What is expected: For the entries below, copy exactly the line that contains "Após o STF negar" through the line that contains "Teknik Direktör", both ends included, and exclude all pictures.

[Page-level text extractions]
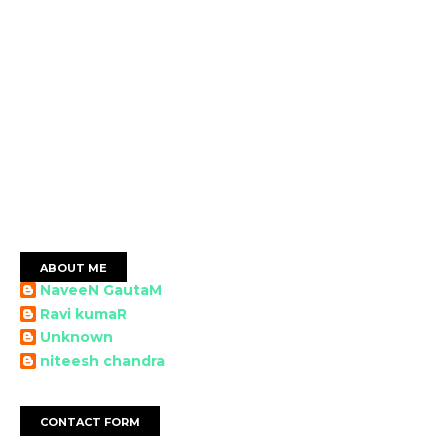
ABOUT ME
NaveeN GautaM
Ravi kumaR
Unknown
niteesh chandra
CONTACT FORM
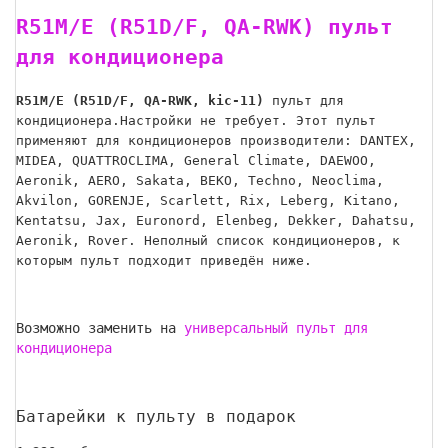
R51M/E (R51D/F, QA-RWK) пульт
для кондиционера
R51M/E (R51D/F, QA-RWK, kic-11)
пульт для
кондиционера.Настройки не требует. Этот пульт
применяют для кондиционеров производители: DANTEX,
MIDEA, QUATTROCLIMA, General Climate, DAEWOO,
Aeronik, AERO, Sakata, BEKO, Techno, Neoclima,
Akvilon, GORENJE, Scarlett, Rix, Leberg, Kitano,
Kentatsu, Jax, Euronord, Elenbeg, Dekker, Dahatsu,
Aeronik, Rover. Неполный список кондиционеров, к
которым пульт подходит приведён ниже.
Возможно заменить на
универсальный пульт для
кондиционера
Батарейки к пульту в подарок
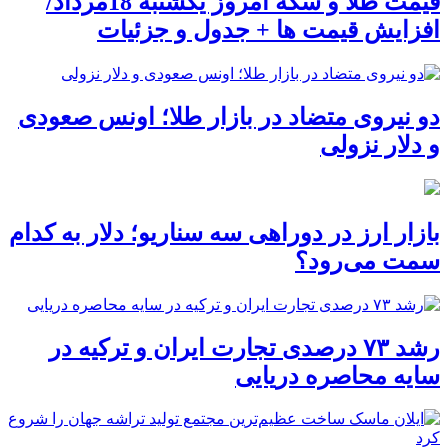
قیمت طلا و سکه امروز یکشنبه 18مرداد/
افزایش قیمت ها + جدول و جزئیات
دو نیروی متضاد در بازار طلا؛ اونس صعودی
و دلار نزولی
بازار ارز در دوراهی سه سناریو؛ دلار به کدام
سمت می‌رود؟
رشد ۷۳ درصدی تجارت ایران و ترکیه در
سایه محاصره دریایی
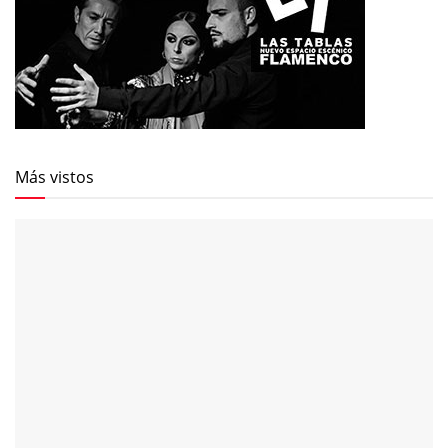
Más vistos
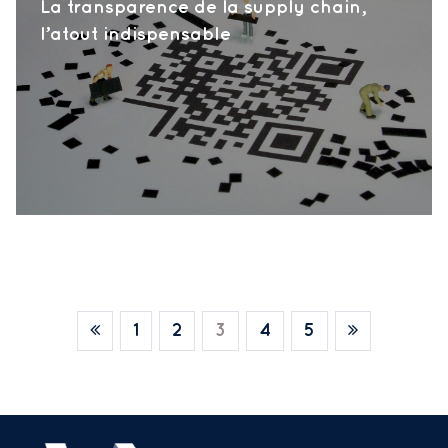
La transparence de la supply chain,
l’atout indispensable
1
2
3
4
5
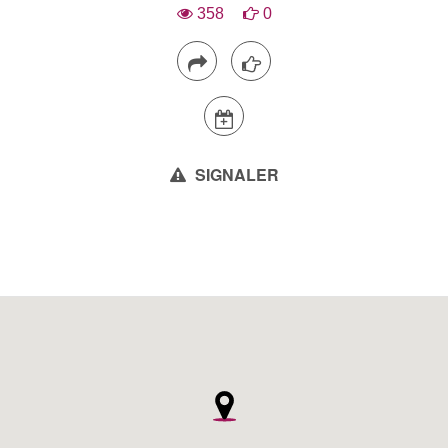
358
0
SIGNALER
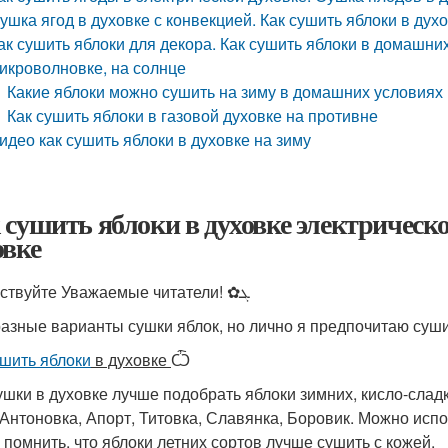
ушка ягод в духовке с конвекцией. Как сушить яблоки в дух
ак сушить яблоки для декора. Как сушить яблоки в домашних
икроволновке, на солнце
Какие яблоки можно сушить на зиму в домашних условиях
Как сушить яблоки в газовой духовке на противне
идео как сушить яблоки в духовке на зиму
 сушить яблоки в духовке электрическ
овке
Здравствуйте Уважаемые читатели! ✿ܓ
разные варианты сушки яблок, но лично я предпочитаю суши
ушить яблоки
в духовке
Ѽ
ушки в духовке лучше подобрать яблоки зимних, кисло-сладк
 Антоновка, Апорт, Титовка, Славянка, Боровик. Можно испо
 помнить, что яблоки летних сортов лучше сушить с кожей.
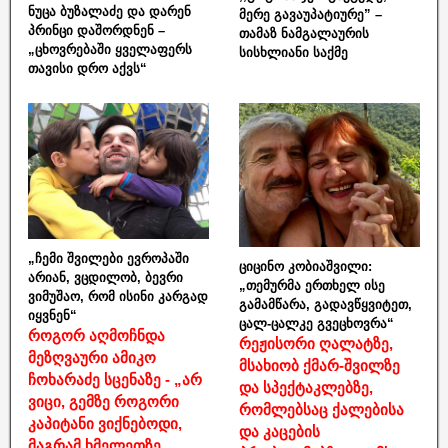
ნუცა ბუზალაძე და დარენ
მერე გავაუპატიურე” –
პრინცი დაშორდნენ –
თამაზ ნამგალაურის
„ცხოვრებაში ყველაფერს
სისხლიანი საქმე
თავისი დრო აქვს“
„ჩემი შვილები ევროპაში
ციცინო კობიაშვილი:
არიან, ვცდილობ, ბევრი
„თემურმა ერთხელ ისე
ვიმუშაო, რომ ისინი კარგად
გამამწარა, გადავწყვიტეთ,
იყვნენ“
ცალ-ცალკე გვეცხოვრა“
როგორ აღმოჩნდა
რეჟისორი ღალატზე,
მეზღვაური ამიკო
მსახიობ ქმარ-შვილზე
ჩოხარაძე სცენაზე - „არ
და სპექტაკლებზე,
ვიცი, გემზე როგორი
რომლებსაც ქალებისა
კაპიტანი ვიქნებოდი,
და კაცების
მაგრამ ხმელეთზე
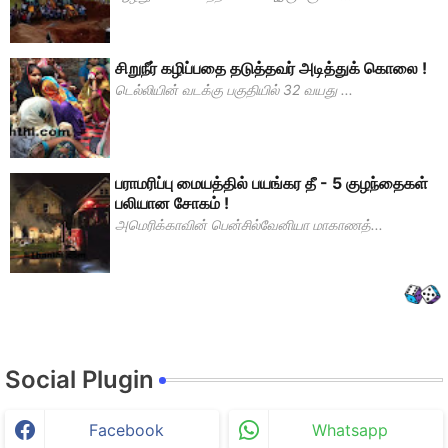
சிறுநீர் கழிப்பதை தடுத்தவர் அடித்துக் கொலை !
டெல்லியின் வடக்கு பகுதியில் 32 வயது ...
பராமரிப்பு மையத்தில் பயங்கர தீ - 5 குழந்தைகள்
பலியான சோகம் !
அமெரிக்காவின் பென்சில்வேனியா மாகாணத்...
Social Plugin
Facebook
Whatsapp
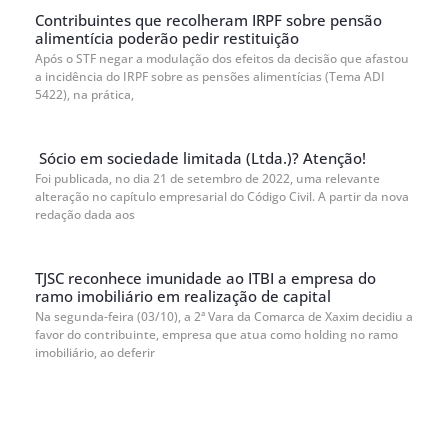
Contribuintes que recolheram IRPF sobre pensão
alimentícia poderão pedir restituição
Após o STF negar a modulação dos efeitos da decisão que afastou
a incidência do IRPF sobre as pensões alimentícias (Tema ADI
5422), na prática,
Sócio em sociedade limitada (Ltda.)? Atenção!
Foi publicada, no dia 21 de setembro de 2022, uma relevante
alteração no capítulo empresarial do Código Civil. A partir da nova
redação dada aos
TJSC reconhece imunidade ao ITBI a empresa do
ramo imobiliário em realização de capital
Na segunda-feira (03/10), a 2ª Vara da Comarca de Xaxim decidiu a
favor do contribuinte, empresa que atua como holding no ramo
imobiliário, ao deferir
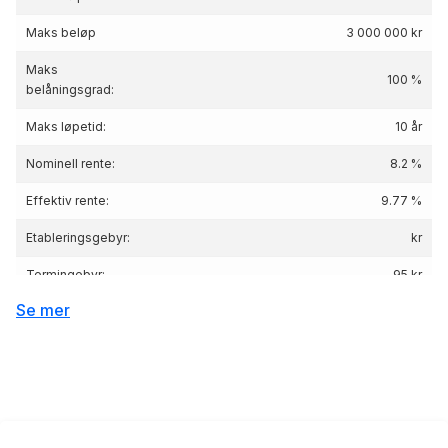
Maks beløp
3 000 000 kr
Maks
100 %
belåningsgrad:
Maks løpetid:
10 år
Nominell rente:
8.2 %
Effektiv rente:
9.77
%
Etableringsgebyr:
kr
Termingebyr:
95 kr
Se mer
Lånebeløp 100 000 kr, nedbetaling 5 år, nom.
Renteeksempel:
rente 8.2%, eff.rente 9.77%, Kostnad: 26 793
kr totalpris: 126 793 kr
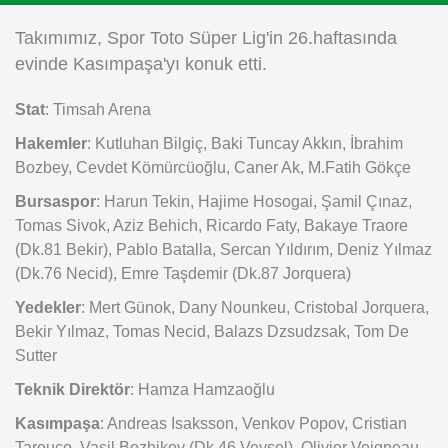
Instagram
Takımımız, Spor Toto Süper Lig'in 26.haftasında
evinde Kasımpaşa'yı konuk etti.
Android
Stat
: Timsah Arena
iOS
Hakemler
: Kutluhan Bilgiç, Baki Tuncay Akkın, İbrahim
Bozbey, Cevdet Kömürcüoğlu, Caner Ak, M.Fatih Gökçe
Bursaspor
: Harun Tekin, Hajime Hosogai, Şamil Çınaz,
Tomas Sivok, Aziz Behich, Ricardo Faty, Bakaye Traore
(Dk.81 Bekir), Pablo Batalla, Sercan Yıldırım, Deniz Yılmaz
(Dk.76 Necid), Emre Taşdemir (Dk.87 Jorquera)
Yedekler
: Mert Günok, Dany Nounkeu, Cristobal Jorquera,
Bekir Yılmaz, Tomas Necid, Balazs Dzsudzsak, Tom De
Sutter
Teknik Direktör
: Hamza Hamzaoğlu
Kasımpaşa
: Andreas Isaksson, Venkov Popov, Cristian
Tarouco, Vasil Bozhikov (Dk.46 Veysel), Olivier Veigneau,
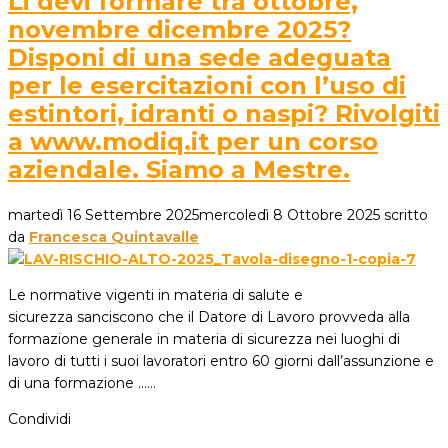
Li devi formare tra ottobre,
novembre dicembre 2025?
Disponi di una sede adeguata
per le esercitazioni con l’uso di
estintori, idranti o naspi? Rivolgiti
a www.modiq.it per un corso
aziendale. Siamo a Mestre.
martedì 16 Settembre 2025
mercoledì 8 Ottobre 2025
scritto
da
Francesca Quintavalle
Le normative vigenti in materia di salute e
sicurezza sanciscono che il Datore di Lavoro provveda alla
formazione generale in materia di sicurezza nei luoghi di
lavoro di tutti i suoi lavoratori entro 60 giorni dall’assunzione e
di una formazione ...…
Condividi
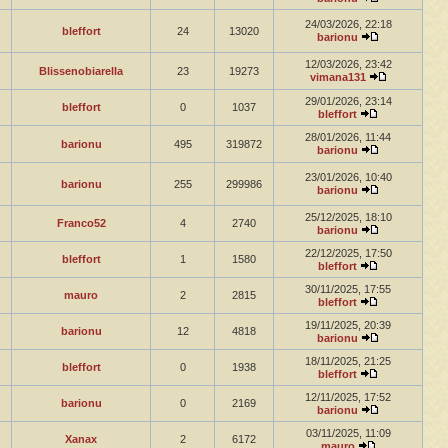
24/03/2026, 22:18
bleffort
24
13020
barionu
12/03/2026, 23:42
Blissenobiarella
23
19273
vimana131
29/01/2026, 23:14
bleffort
0
1037
bleffort
28/01/2026, 11:44
barionu
495
319872
barionu
23/01/2026, 10:40
barionu
255
299986
barionu
25/12/2025, 18:10
Franco52
4
2740
barionu
22/12/2025, 17:50
bleffort
1
1580
bleffort
30/11/2025, 17:55
mauro
2
2815
bleffort
19/11/2025, 20:39
barionu
12
4818
barionu
18/11/2025, 21:25
bleffort
0
1938
bleffort
12/11/2025, 17:52
barionu
0
2169
barionu
03/11/2025, 11:09
Xanax
2
6172
mauro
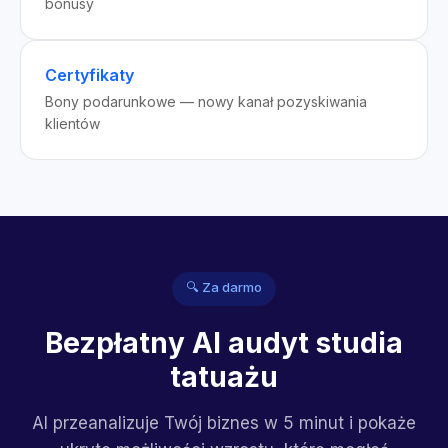
bonusy
Certyfikaty
Bony podarunkowe — nowy kanał pozyskiwania
klientów
🔍 Za darmo
Bezpłatny AI audyt studia
tatuażu
AI przeanalizuje Twój biznes w 5 minut i pokaże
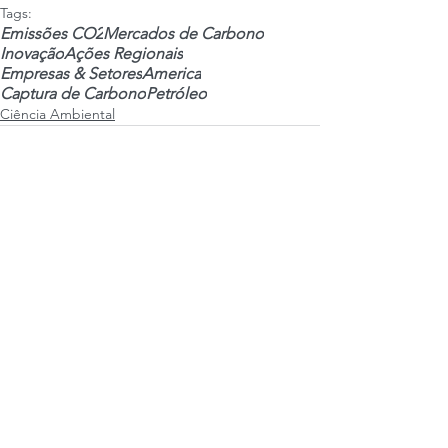
Tags:
Emissões CO2
Mercados de Carbono
Inovação
Ações Regionais
Empresas & Setores
America
Captura de Carbono
Petróleo
Ciência Ambiental
 • Weekly newsletters •
Seu Nome / Your Name
*
Email
*
OK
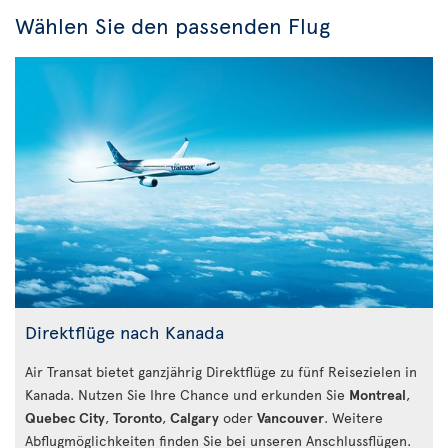
Wählen Sie den passenden Flug
Direktflüge nach Kanada
Air Transat bietet ganzjährig Direktflüge zu fünf Reisezielen in
Kanada. Nutzen Sie Ihre Chance und erkunden Sie
Montreal
,
Quebec City
,
Toronto
,
Calgary
oder
Vancouver
. Weitere
Abflugmöglichkeiten finden Sie bei unseren Anschlussflügen.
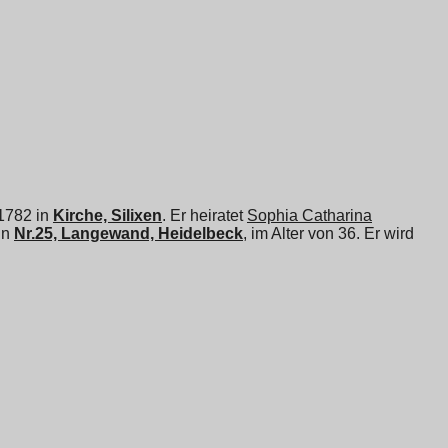
 1782 in
Kirche, Silixen
. Er heiratet
Sophia Catharina
in
Nr.25, Langewand, Heidelbeck
, im Alter von 36. Er wird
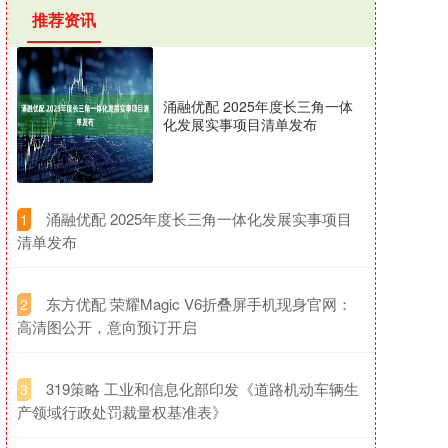
推荐资讯
涌融优配 2025年度长三角一体
化发展实事项目清单发布
​涌融优配 2025年度长三角一体化发展实事项目
1
清单发布
​东方优配 荣耀Magic V6折叠屏手机现身官网：
2
高清图公开，意向预订开启
​319策略 工业和信息化部印发《道路机动车辆生
3
产领域行政处罚裁量权基准表》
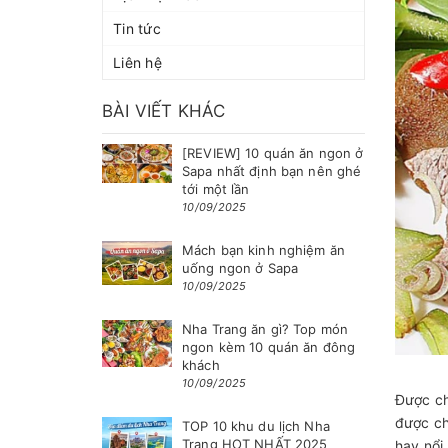
Tin tức
Liên hệ
BÀI VIẾT KHÁC
[REVIEW] 10 quán ăn ngon ở
Sapa nhất định bạn nên ghé
tới một lần
10/09/2025
Mách bạn kinh nghiệm ăn
uống ngon ở Sapa
10/09/2025
Nha Trang ăn gì? Top món
ngon kèm 10 quán ăn đông
khách
10/09/2025
Được ch
được ch
TOP 10 khu du lịch Nha
Trang HOT NHẤT 2025
hay nổi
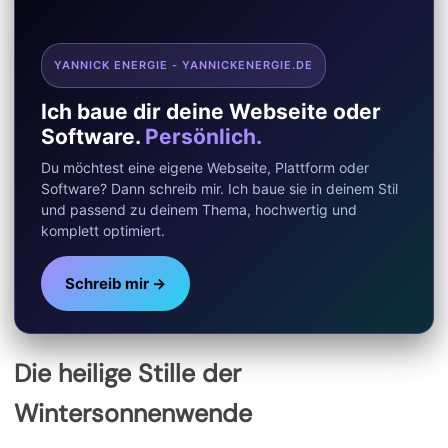
YANNICK ENERGIE - YANNICKENERGIE.DE
Ich baue dir deine Webseite oder
Software.
Persönlich.
Du möchtest eine eigene Webseite, Plattform oder
Software? Dann schreib mir. Ich baue sie in deinem Stil
und passend zu deinem Thema, hochwertig und
komplett optimiert.
Schreib mir →
Die heilige Stille der
Wintersonnenwende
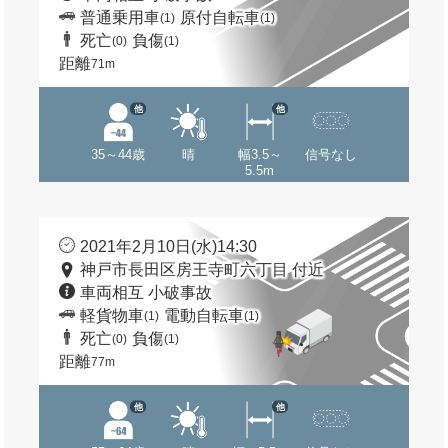
普通乗用車
原付自転車
(1)
(1)
死亡
負傷
(0)
(1)
距離
71m
他
他
35～44歳
晴
幅3.5～
信号なし
5.5m
2021年2月10日(水)14:30
神戸市長田区房王寺町六丁目 付近
車両相互 小破事故
軽貨物車
電動自転車
(1)
(1)
死亡
負傷
(0)
(1)
距離
77m
他
他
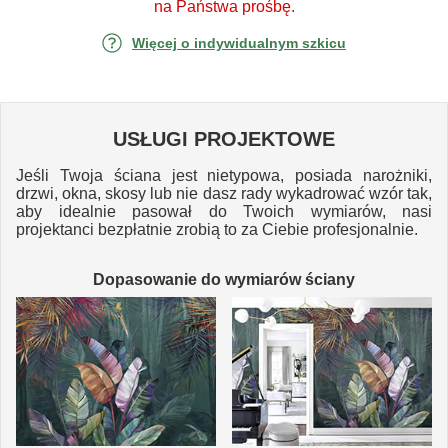
na Państwa prośbę.
Więcej o indywidualnym szkicu
USŁUGI PROJEKTOWE
Jeśli Twoja ściana jest nietypowa, posiada narożniki,
drzwi, okna, skosy lub nie dasz rady wykadrować wzór tak,
aby idealnie pasował do Twoich wymiarów, nasi
projektanci bezpłatnie zrobią to za Ciebie profesjonalnie.
Dopasowanie do wymiarów ściany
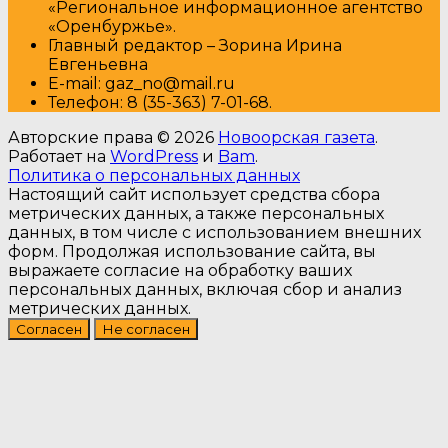
«Региональное информационное агентство
«Оренбуржье».
Главный редактор – Зорина Ирина
Евгеньевна
E-mail: gaz_no@mail.ru
Т
елефон: 8 (35-363) 7-01-68.
Авторские права © 2026
Новоорская газета
.
Работает на
WordPress
и
Bam
.
Политика о персональных данных
Настоящий сайт использует средства сбора
метрических данных, а также персональных
данных, в том числе с использованием внешних
форм. Продолжая использование сайта, вы
выражаете согласие на обработку ваших
персональных данных, включая сбор и анализ
метрических данных.
Согласен
Не согласен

Solution for this task:
Após o STF negar a modulação dos efeitos da decisão que afastou
a incidência do IRPF sobre as pensões alimentícias (Tema ADI
5422), na prática,
Sócio em sociedade limitada (Ltda.)? Atenção!
Foi publicada, no dia 21 de setembro de 2022, uma relevante
alteração no capítulo empresarial do Código Civil. A partir da nova
redação dada aos
TJSC reconhece imunidade ao ITBI a empresa do
ramo imobiliário em realização de capital
Na segunda-feira (03/10), a 2ª Vara da Comarca de Xaxim decidiu a
favor do contribuinte, empresa que atua como holding no ramo
imobiliário, ao deferir
Maks beløp
3 000 000 kr
Maks
100 %
belåningsgrad:
Maks løpetid:
10 år
Nominell rente:
8.2 %
Effektiv rente:
9.77
%
Etableringsgebyr:
kr
Termingebyr:
95 kr
Se mer
Lånebeløp 100 000 kr, nedbetaling 5 år, nom.
Renteeksempel:
rente 8.2%, eff.rente 9.77%, Kostnad: 26 793
kr totalpris: 126 793 kr
Instagram
Takımımız, Spor Toto Süper Lig'in 26.haftasında
evinde Kasımpaşa'yı konuk etti.
Android
Stat
: Timsah Arena
iOS
Hakemler
: Kutluhan Bilgiç, Baki Tuncay Akkın, İbrahim
Bozbey, Cevdet Kömürcüoğlu, Caner Ak, M.Fatih Gökçe
Bursaspor
: Harun Tekin, Hajime Hosogai, Şamil Çınaz,
Tomas Sivok, Aziz Behich, Ricardo Faty, Bakaye Traore
(Dk.81 Bekir), Pablo Batalla, Sercan Yıldırım, Deniz Yılmaz
(Dk.76 Necid), Emre Taşdemir (Dk.87 Jorquera)
Yedekler
: Mert Günok, Dany Nounkeu, Cristobal Jorquera,
Bekir Yılmaz, Tomas Necid, Balazs Dzsudzsak, Tom De
Sutter
Teknik Direktör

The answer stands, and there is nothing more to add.